The Final Years in the Hudson Valley and A Move Away
The Federal Art Project came to an end in August 1939. In mid-October of 1940, Arnold joined the United States Coast and Geographic Survey in Washington, D.C. as an artist lithographer, and initially printed nautical charts of the coastline and inland waterways of the United States. Following America’s entrance into World War II in December 1940, the survey focused on producing charts and maps of Africa, France, Great Britain, and the Philippines.
Upon leaving Woodstock, Arnold dismantled his Fuchs and Land press. Over the course of the next 30 years he devoted little time to his own work, and eventually sold the press to Philip DeLazlo, a dealer in secondhand presses. Arnold spent the summers of 1941 to 1945 in Woodstock, off from working in Washington, D.C. Following his departure to Washington, local lithographic production returned to pre-1930 levels. Arnold later remarked that the artists in town did not make a lot of lithographs before his arrival, or immediately after he moved away.
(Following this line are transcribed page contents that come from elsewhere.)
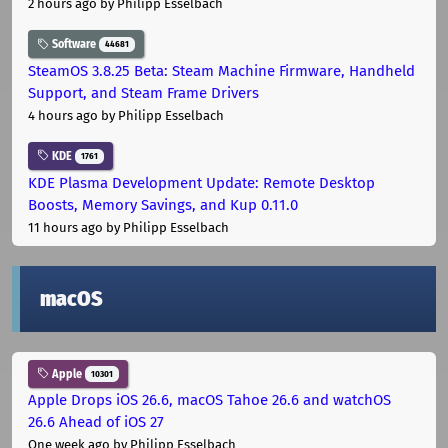
2 hours ago
by Philipp Esselbach
Software
44681
SteamOS 3.8.25 Beta: Steam Machine Firmware, Handheld
Support, and Steam Frame Drivers
4 hours ago
by Philipp Esselbach
KDE
1761
KDE Plasma Development Update: Remote Desktop
Boosts, Memory Savings, and Kup 0.11.0
11 hours ago
by Philipp Esselbach
macOS
Apple
10301
Apple Drops iOS 26.6, macOS Tahoe 26.6 and watchOS
26.6 Ahead of iOS 27
One week ago
by Philipp Esselbach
Following the Arnolds’ son William’s birth in 1941, the artist sought a stable long-term source of income. From 1944 to 1971, Arnold taught courses in fine art, printmaking, and mechanical drawing at various junior high schools and high schools in New York State, including in nearby New Paltz and Saugerties. During his summers in town, when he was off from teaching, he sold impressions of older prints at the Saturday Market Fair. In 1950, Arnold moved away from the area upon accepting a position as the art teacher at Watertown Senior High School, in Watertown, New York, where he taught until retiring in 1971. Following retirement, the Arnolds moved to nearby Oswego, where the artist eventually worked as an adjunct professor. After a break from the medium of lithography for 27 years, he created new lithographs of his own, based mostly on drawings of rooftops, rural roadways, and views of Lake Ontario.
In the 1970s, Grant Arnold donated his collection of lithographs, including more tha 350 prints of his work and those he printed for others in Woodstock, to the State University of New York at Oswego. In 1986, Arnold was awarded the Tamarind Citation for Distinguished Contributions to the Art of the Lithograph. The artist died in his sleep in 1988 while recovering from pneumonia in Oswego Hospital.